What's in it for China then?
Over the last 15 years, this new form of identity politics through food has also been gaining momentum in Northeast Asia, with countries like Japan, Korea and Thailand championing gastronationalism and culinary diplomacy. China however is quite new to the global game and faces the reputational damage of several high-profile food scandals during the last 20 years. However, as Chinese regional cuisines and local food products, from Sichuan pepper to Pi Xian fermented bean paste, are increasingly gaining overseas popularity, its international recognition and brand value have been growing. As a country with a strong culinary heritage that is still shrouded in obscurity abroad, China has much to gain from jumping on the GI bandwagon. Undoubtedly, maintaining traditional production processes and guaranteeing high-quality produce are noble goals of the GI system. Yet, it is precisely its potential as an identity strategy to assert a specific food item as “the original” that might prove of tremendous value in Northeast-Asia. In a region where food wars mount over i.a. the origin of kimchi (China, Japan, Korea), ginseng (China, Korea) or persimmon (Japan, Korea), the GI system can easily be deployed for gastronationalist purposes. As a useful tool to differentiate one nation’s identity from a neighboring one, the system can serve towards public awareness and institutional recognition of these cultural identity markers in the international sphere.

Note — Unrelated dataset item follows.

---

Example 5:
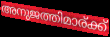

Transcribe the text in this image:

അനുജത്തിമാര്ക്ക്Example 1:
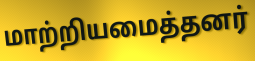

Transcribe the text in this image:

China might not have the first-mover advantage in Europe to demarcate its culinary identity – both Korea and Japan have already signed FTAs with the EU. Yet, in a Europe where consumers are quite sensitive to the origin of their food, the recent agreement will certainly raise awareness and visibility of Chinese high-quality produce, and the GI guarantee can help alleviate (at least) food-related trust issues.
As a system of legal protection for local artisan producers in a globalized market, the GI label is without doubt a strong marketing tool. Whether the claimed economic benefits of this label under the EU-China GI agreement materialize for the European producers depends on the Chinese enforcement of the measures and whether the EU can prevent its GIs from becoming generic.
Yet, although its economic potential remains debated, the bilateral agreement’s success can already be counted in political and cultural terms: with the impact of the American move limited, the GI agreement has served its purposes for the EU as a negotiation tool, a policy export and a gastronationalist cultural identity marker – both domestically and abroad. It will be interesting to see if China can deploy the agreement to its own benefit in a similar fashion.
 According to the WIPO, a geographical indication (GI) is a sign, label or name used on products that have a specific geographical origin and possess qualities or a reputation that are due to that origin. In order to function as a GI, a sign must identify a product as originating in a given place. In addition, the qualities, characteristics or reputation of the product should be essentially due to the place of origin. Since the qualities depend on the geographical place of production, there is a clear link between the product and its original place of production (WIPO).